Remember how we sat in swaybacked chairs
and marvelled at the brush fires
of dusk clear in the distance, the flames
scrawled across the skyline
like a signature while currents shifted
inside us? Ecstasy of fire-
works rising in midsummer, of fulvous sails
flashing in the heat
And orange life buoys bobbing on the water;
ecstasy of flares and secrets
and two bodies held aloft by desire...
judge us as you will,
but remember that we, too, lived once
in the fullness of a moment
before the darkness took its turn with us
and the night clamped shut.
It was on this day in 1961, Inauguration Day in Washington, poet Robert Frost was invited, at the age of 86, to recite a poem for the inauguration of President John F. Kennedy. He was going to recite a poem he had written for the occasion, but his eyes were weak and he had typed the poem on a typewriter with a faint ribbon and the day was bright with a lot of glare from snow which had fallen the previous day. He was unable to read the poem he had written, so he recited his poem "The Gift Outright" by heart.

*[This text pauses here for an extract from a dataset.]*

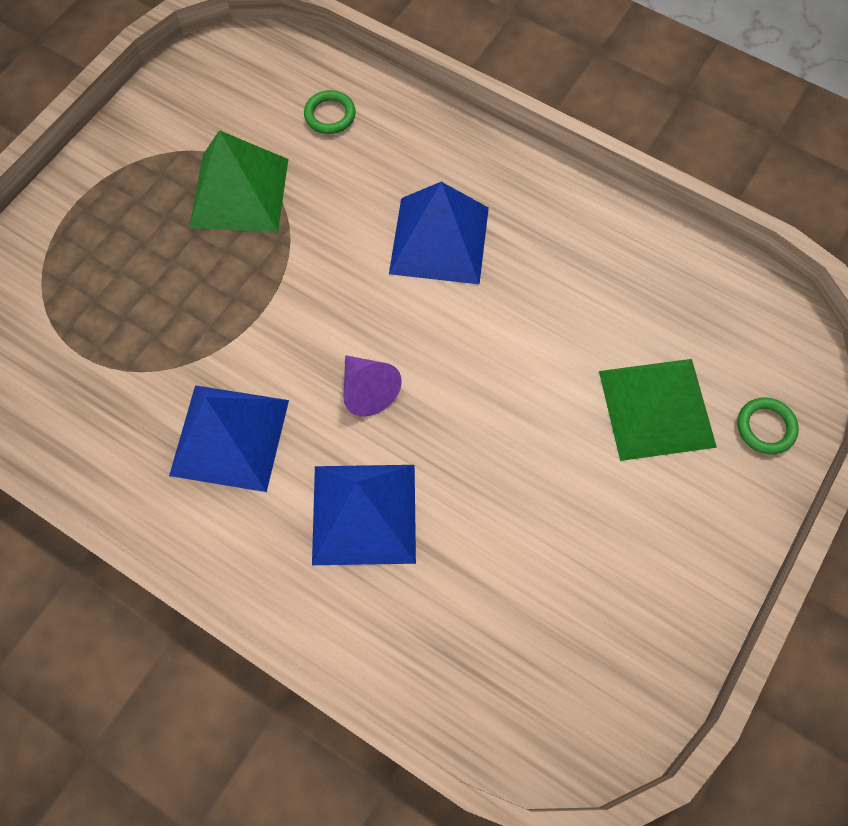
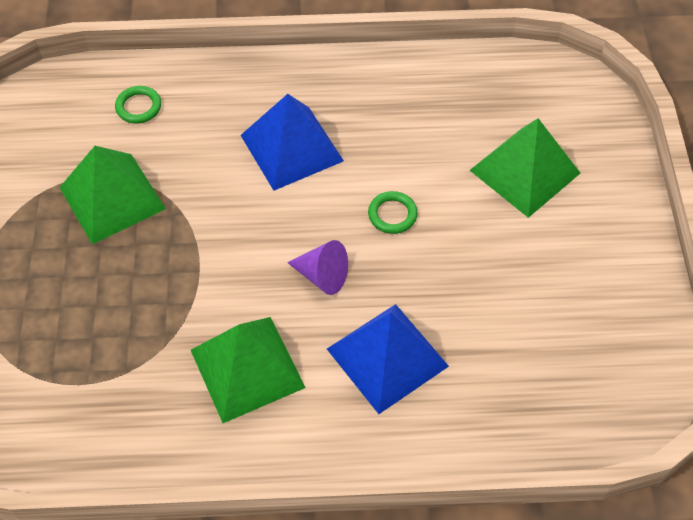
camera: 35 degrees left, 10 degrees down
blue pyramid [169,385,289,492] -> green pyramid [191,317,306,423]
green ring [737,397,799,454] -> green ring moved to [368,191,418,234]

It's the birthday of poet Edward Hirsch, born in Chicago (1950). He's the author of many collections of poetry, including For the Sleepwalkers (1981, nominated for the National Book Critics Circle Award), Wild Gratitude (1986, winner of the 1987 National Book Critics Circle Award), The Night Parade (1989), Earthly Measures (1994) and On Love (1999). He values traditional forms in poetry, saying that "the dichotomy between so-called formal poetry and free verse is a large mistake in American poetry." He teaches at the University of Houston, where he's a member of the creative writing program.
It's the birthday of filmmaker Federico Fellini, born in Rimini, Italy, on the Adriatic coast (1920), the son of a prosperous grocer. He developed a love for movies in his town's two hundred-seat theater where, he said, "I discovered there existed another way of life, a country of wide-open spaces, of fantastic cities that were a cross between Babylon and Mars." He was talking about the America he saw on film. He married the actress Giulietta Masina, who later starred in many Fellini films, including "La Strada," "The Nights of Cabiria," and "Juliet of the Spirits." He said that "All art is autobiographical; the pearl is the oyster's autobiography."
It's the birthday of American composer Walter Piston, born Rockland, Maine (1894), the grandson of an Italian sailor who changed his name from Pistone when he married an American girl.